**ACTION ITEM**
Emit only the lines from the line containing "I do not include" through the last line of the entries, unchanged.
***
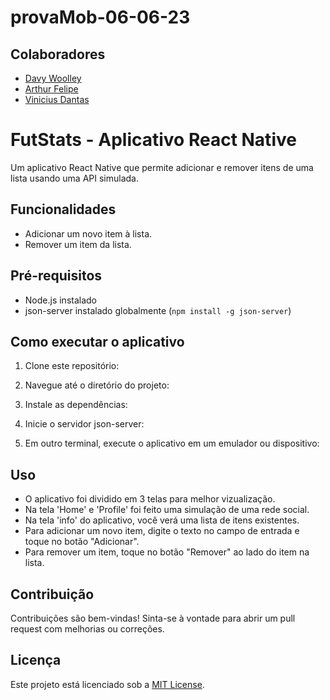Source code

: # provaMob-06-06-23

## Colaboradores

- [Davy Woolley](https://github.com/Davy04)
- [Arthur Felipe](https://github.com/arthurfe13)
- [Vinicius Dantas](https://github.com/vinizra)
 
# FutStats - Aplicativo React Native

Um aplicativo React Native que permite adicionar e remover itens de uma lista usando uma API simulada.

## Funcionalidades

- Adicionar um novo item à lista.
- Remover um item da lista.

## Pré-requisitos

- Node.js instalado
- json-server instalado globalmente (`npm install -g json-server`)

## Como executar o aplicativo

1. Clone este repositório:


2. Navegue até o diretório do projeto:


3. Instale as dependências:


4. Inicie o servidor json-server:


5. Em outro terminal, execute o aplicativo em um emulador ou dispositivo:


## Uso

- O aplicativo foi dividido em 3 telas para melhor vizualização.
- Na tela 'Home' e 'Profile' foi feito uma simulação de uma rede social.
- Na tela 'info' do aplicativo, você verá uma lista de itens existentes.
- Para adicionar um novo item, digite o texto no campo de entrada e toque no botão "Adicionar".
- Para remover um item, toque no botão "Remover" ao lado do item na lista.

## Contribuição

Contribuições são bem-vindas! Sinta-se à vontade para abrir um pull request com melhorias ou correções.

## Licença

Este projeto está licenciado sob a [MIT License](LICENSE).
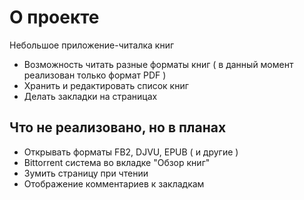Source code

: # О проекте
Небольшое приложение-читалка книг

+ Возможность читать разные форматы книг ( в данный момент реализован только формат PDF )
+ Хранить и редактировать список книг
+ Делать закладки на страницах

## Что не реализовано, но в планах

+ Открывать форматы FB2, DJVU, EPUB ( и другие )
+ Bittorrent система во вкладке "Обзор книг"
+ Зумить страницу при чтении
+ Отображение комментариев к закладкам
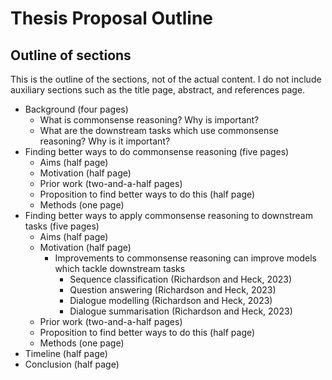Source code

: # Thesis Proposal Outline

## Outline of sections

This is the outline of the sections, not of the actual content.
I do not include auxiliary sections such as the title page, abstract, and references page.

- Background (four pages)
	- What is commonsense reasoning? Why is important?
	- What are the downstream tasks which use commonsense reasoning? Why is it important?
- Finding better ways to do commonsense reasoning (five pages)
	- Aims (half page)
	- Motivation (half page)
	- Prior work (two-and-a-half pages)
	- Proposition to find better ways to do this (half page)
	- Methods (one page)
- Finding better ways to apply commonsense reasoning to downstream tasks (five pages)
	- Aims (half page)
	- Motivation (half page)
		- Improvements to commonsense reasoning can improve models which tackle downstream tasks
			- Sequence classification (Richardson and Heck, 2023)
			- Question answering (Richardson and Heck, 2023)
			- Dialogue modelling (Richardson and Heck, 2023)
			- Dialogue summarisation (Richardson and Heck, 2023)
	- Prior work (two-and-a-half pages)
	- Proposition to find better ways to do this (half page)
	- Methods (one page)
- Timeline (half page)
- Conclusion (half page)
***
**EXERCISE RESULT**
I do not include auxiliary sections such as the title page, abstract, and references page.

- Background (four pages)
	- What is commonsense reasoning? Why is important?
	- What are the downstream tasks which use commonsense reasoning? Why is it important?
- Finding better ways to do commonsense reasoning (five pages)
	- Aims (half page)
	- Motivation (half page)
	- Prior work (two-and-a-half pages)
	- Proposition to find better ways to do this (half page)
	- Methods (one page)
- Finding better ways to apply commonsense reasoning to downstream tasks (five pages)
	- Aims (half page)
	- Motivation (half page)
		- Improvements to commonsense reasoning can improve models which tackle downstream tasks
			- Sequence classification (Richardson and Heck, 2023)
			- Question answering (Richardson and Heck, 2023)
			- Dialogue modelling (Richardson and Heck, 2023)
			- Dialogue summarisation (Richardson and Heck, 2023)
	- Prior work (two-and-a-half pages)
	- Proposition to find better ways to do this (half page)
	- Methods (one page)
- Timeline (half page)
- Conclusion (half page)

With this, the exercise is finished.